L'immense baie de Douarnenez, enchâssée entre la presqu'île de Crozon et le cap Sizun, voit ses eaux tièdes se mélanger à la froide mer d'Iroise. C'est ainsi qu'elle est si poissonneuse. Dès l'époque gallo-romaine, le site a été exploité par les pêcheurs. Autour de la ville, en témoignent les cuves à garum, la saumure épicée.

L'invention de la boîte de conserve, à Nantes, change le destin de la ville. La première conserverie s'installe à Douarnenez en 1853. Il y en a 40 en 1880. La population passe de moins de 2 000 à plus de 13 000 habitants. Les paysans des environs viennent travailler sur les bateaux et dans les usines. Ils s'installent dans la partie basse de la ville, à côté des belles maisons de granit édifiées par ceux qui ont déjà fait fortune. En 1900, plus de 1 000 chaloupes de pêcheurs sont tirées sur la grève avant la construction du port du Rosmeur. Sur les panneaux, de vieilles photos montrent l'atmosphère qui régnait alors. On croit entendre les cloches des conserveries qui appellent les ouvriers. On devine l'odeur lourde des "fritures" dans lesquelles sont cuites les sardines.

 

 

 

 

 

 

SANS MISÉRABILISME

Le Treboul, quartier chic et touristique de Douarnenez, s'est développé au vent des usines. De l'autre côté, le Rosmeur a gardé ses maisons de couleur, crépies avec les restes de peinture pour bateaux. Des venelles pavées courent entre les masures. C'est le nouveau quartier branché de Douarnenez. Les bars sont nombreux : certes moins qu'au temps où chaque équipage s'y retrouvait pour partager la paie. De jeunes graphistes se réunissent sous l'enseigne "Les arts dînent à l'huile".
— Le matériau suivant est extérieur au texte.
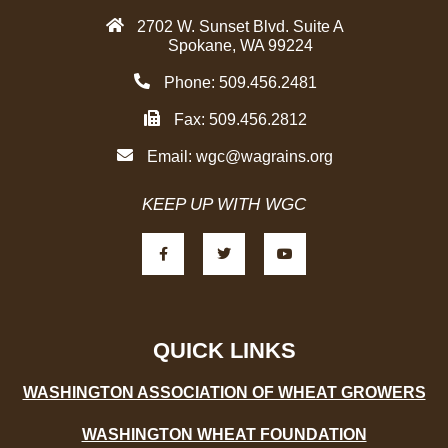
2702 W. Sunset Blvd. Suite A
Spokane, WA 99224
Phone: 509.456.2481
Fax: 509.456.2812
Email:
wgc@wagrains.org
KEEP UP WITH WGC
F
T
Y
a
w
o
c
i
u
e
t
t
b
t
u
o
e
b
o
r
e
k
-
QUICK LINKS
f
WASHINGTON ASSOCIATION OF WHEAT GROWERS
WASHINGTON WHEAT FOUNDATION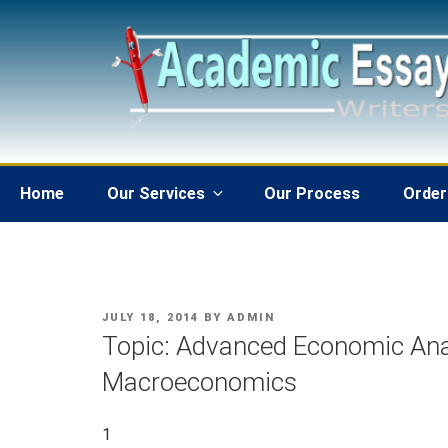
Skip
to
content
Home
Our Services
Our Process
Order
POSTED
JULY 18, 2014
BY
ADMIN
ON
Topic: Advanced Economic Ana
Macroeconomics
1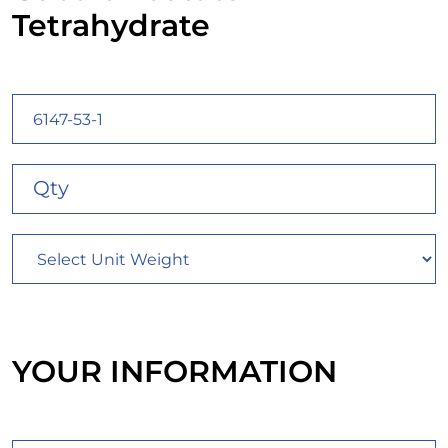
Tetrahydrate
YOUR INFORMATION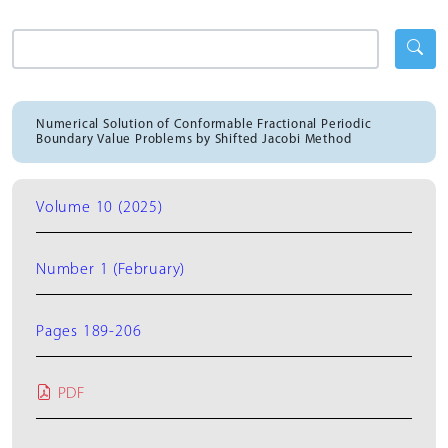
Numerical Solution of Conformable Fractional Periodic
Boundary Value Problems by Shifted Jacobi Method
Volume 10 (2025)
Number 1 (February)
Pages 189-206
PDF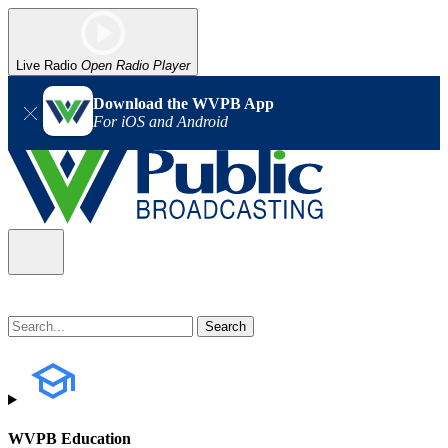
Live Radio
Open Radio Player
Download the WVPB App
For iOS and Android
WVPB Education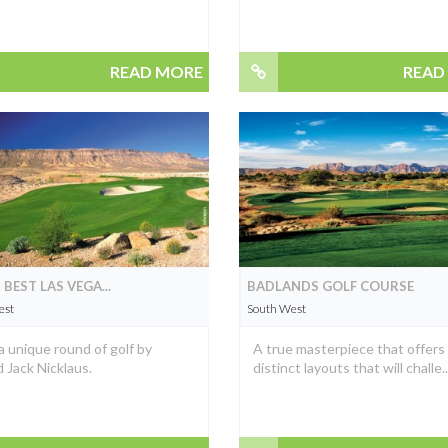
READ MORE
READ
 BEST LAS VEGA...
BADLANDS GOLF COURSE
est
South West
a unique round of golf by
A true masterpiece that offers
 Jack Nicklaus.
distinct layouts that will challe..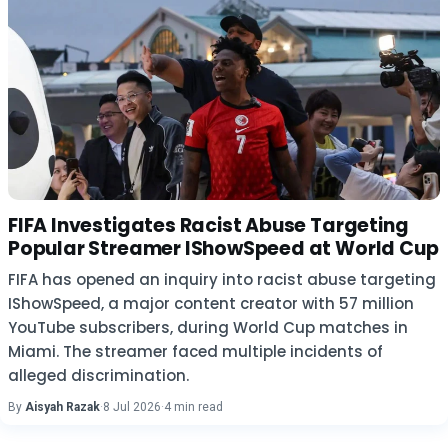
FIFA Investigates Racist Abuse Targeting
Popular Streamer IShowSpeed at World Cup
FIFA has opened an inquiry into racist abuse targeting
IShowSpeed, a major content creator with 57 million
YouTube subscribers, during World Cup matches in
Miami. The streamer faced multiple incidents of
alleged discrimination.
By
Aisyah Razak
·
8 Jul 2026
·
4 min read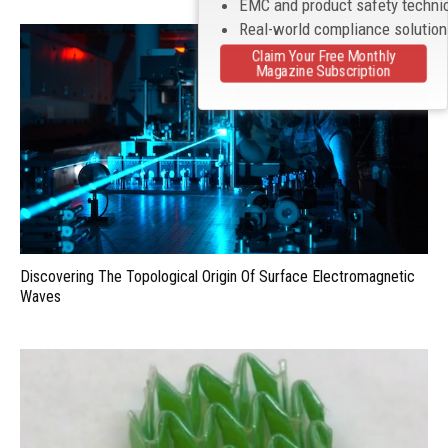
EMC and product safety techni
Real-world compliance solutio
Claim Your Free Monthly
Magazine Subscription
Discovering The Topological Origin Of Surface Electromagnetic
Waves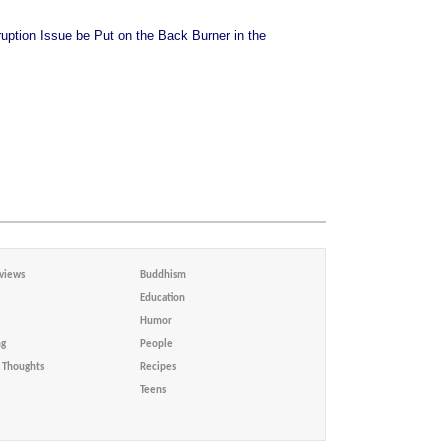
uption Issue be Put on the Back Burner in the
views
Buddhism
Education
Humor
ng
People
Thoughts
Recipes
Teens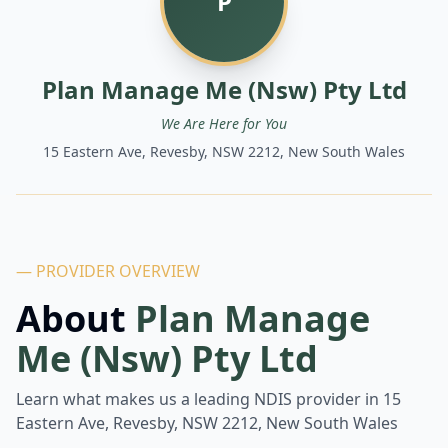
P
Plan Manage Me (Nsw) Pty Ltd
We Are Here for You
15 Eastern Ave, Revesby, NSW 2212, New South Wales
— PROVIDER OVERVIEW
About
Plan Manage
Me (Nsw) Pty Ltd
Learn what makes us a leading NDIS provider in
15
Eastern Ave, Revesby, NSW 2212, New South Wales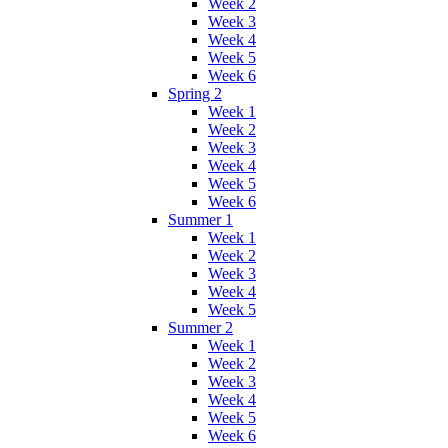
Week 2
Week 3
Week 4
Week 5
Week 6
Spring 2
Week 1
Week 2
Week 3
Week 4
Week 5
Week 6
Summer 1
Week 1
Week 2
Week 3
Week 4
Week 5
Summer 2
Week 1
Week 2
Week 3
Week 4
Week 5
Week 6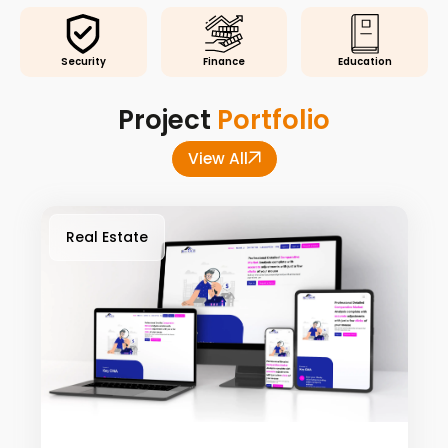
Security
Finance
Education
Project
Portfolio
View All
Real Estate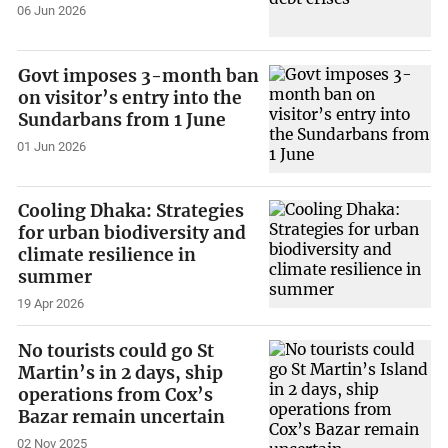
06 Jun 2026
Govt imposes 3-month ban
on visitor’s entry into the
Sundarbans from 1 June
01 Jun 2026
Cooling Dhaka: Strategies
for urban biodiversity and
climate resilience in
summer
19 Apr 2026
No tourists could go St
Martin’s in 2 days, ship
operations from Cox’s
Bazar remain uncertain
02 Nov 2025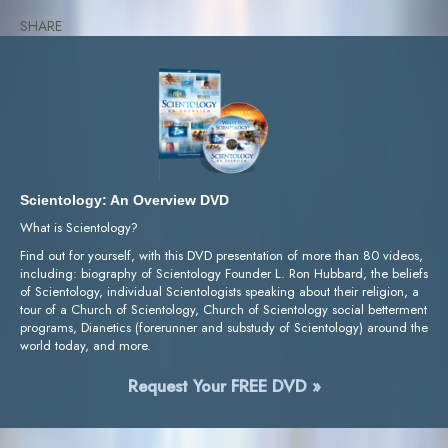
SHARE
Scientology: An Overview DVD
What is Scientology?
Find out for yourself, with this DVD presentation of more than 80 videos,
including: biography of Scientology Founder L. Ron Hubbard, the beliefs
of Scientology, individual Scientologists speaking about their religion, a
tour of a Church of Scientology, Church of Scientology social betterment
programs, Dianetics (forerunner and substudy of Scientology) around the
world today, and more.
Request Your FREE DVD »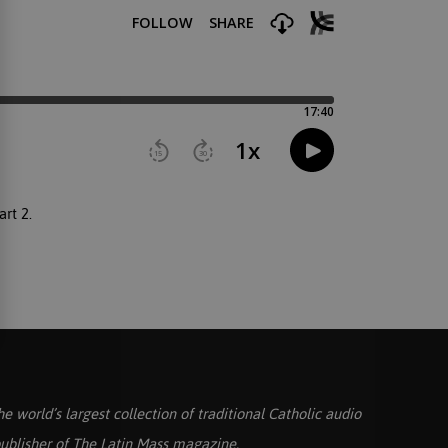
art 2.
he world’s largest collection of traditional Catholic audio
ublisher of
The Latin Mass
magazine.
Sans misérabilisme, l'histoire des Penn Sardines est expliquée. Ces ouvrières des conserveries avaient fait grève pendant quarante-huit jours en 1924 pour obtenir l'amélioration de leurs conditions de travail. Un combat soutenu par le Parti communiste, longtemps à la tête de la municipalité. Les HLM de la ville en ont gardé une vue imprenable sur la mer.

Une boutique à l'enseigne de ces héroïnes, dans la vieille ville, vend les meilleures boîtes de sardines : millésimées, elles peuvent coûter 15 euros. Après des années de vicissitudes, le Port-Musée vient enfin d'ouvrir ses portes avec ses bateaux à flot que l'on visite. Et sa première exposition conte l'"Histoire des conserveries de poisson finistériennes".